Stéphane est tellement sous le charme que, bientôt, il décide de faire le voyage vers la Corée, prétendument pour admirer les cerisiers en fleurs, en vérité pour rencontrer celle avec qui il a eu tant de plaisir à s’entretenir sur internet. Arrivé à l’aéroport de Séoul, les événements ne se déroulent évidemment pas comme il l’avait prévu ou espéré. Livré à lui-même et toujours à la recherche de Soo, Stéphane expérimente à la fois l’isolement de celui qui se retrouve dans un pays dont il ne connaît pas la langue et, paradoxalement, le plaisir de la rencontre avec des inconnus, car notre homme n’est pas du genre à se morfondre. Et, comme le réalisateur, manifestement, veut mettre en évidence l’inéluctabilité des réseaux sociaux dans le monde d’aujourd’hui, tout finit par y être relayé. Et le « french lover » de l’aéroport de Séoul devient, pour quelque temps, une célébrité de l’internet !

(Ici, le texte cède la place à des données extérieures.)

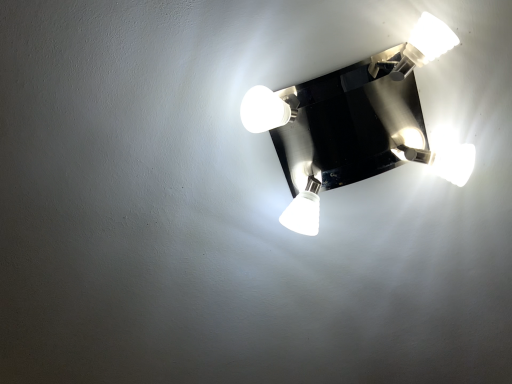
This screenshot has height=384, width=512. Identify the location of matte black light fixture at upper center. (355, 124).

The image size is (512, 384). Describe the element at coordinates (355, 124) in the screenshot. I see `matte black light fixture at upper center` at that location.

Find the location of a particular element. This screenshot has height=384, width=512. matte black light fixture at upper center is located at coordinates (355, 124).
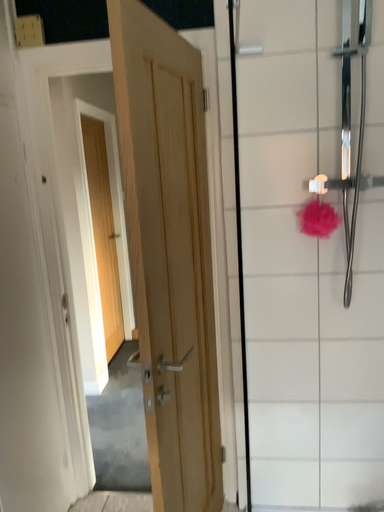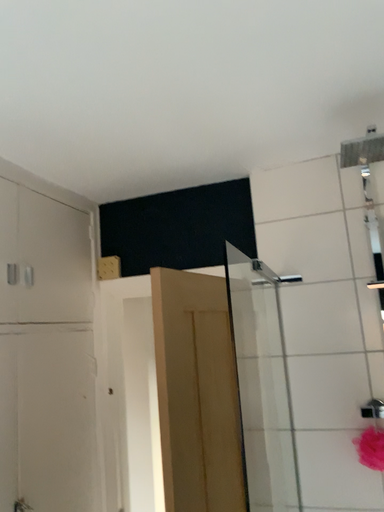
Question: Which way did the camera rotate in the video?

Choices:
 (A) rotated left
 (B) rotated right

Answer: (A)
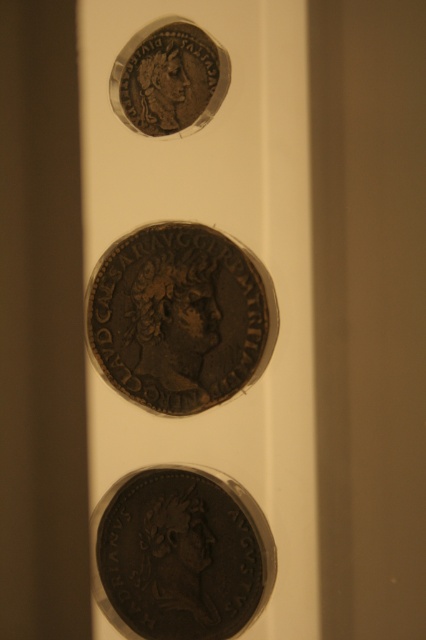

En fin de compte, l’aventure coréenne de Stéphane, même si elle ne se déroule pas comme il l’avait imaginé, n’est pas infructueuse. Les rencontres qu’il fait changent très certainement peu ou prou son regard. Rien n’est inutile, rien n’est perdu, même sous le règne des réseaux sociaux. Ce beau film doux-amer, totalement crédible d’un bout à l’autre, nous fait comprendre que les voyages les plus intéressants sont ceux qui ne se programment pas à l’avance, mais laissent de l’espace aux rencontres inattendues, à l’imprévisible, à la joie d’aimer les autres.
7,5/10
Luc Schweitzer, ss.cc.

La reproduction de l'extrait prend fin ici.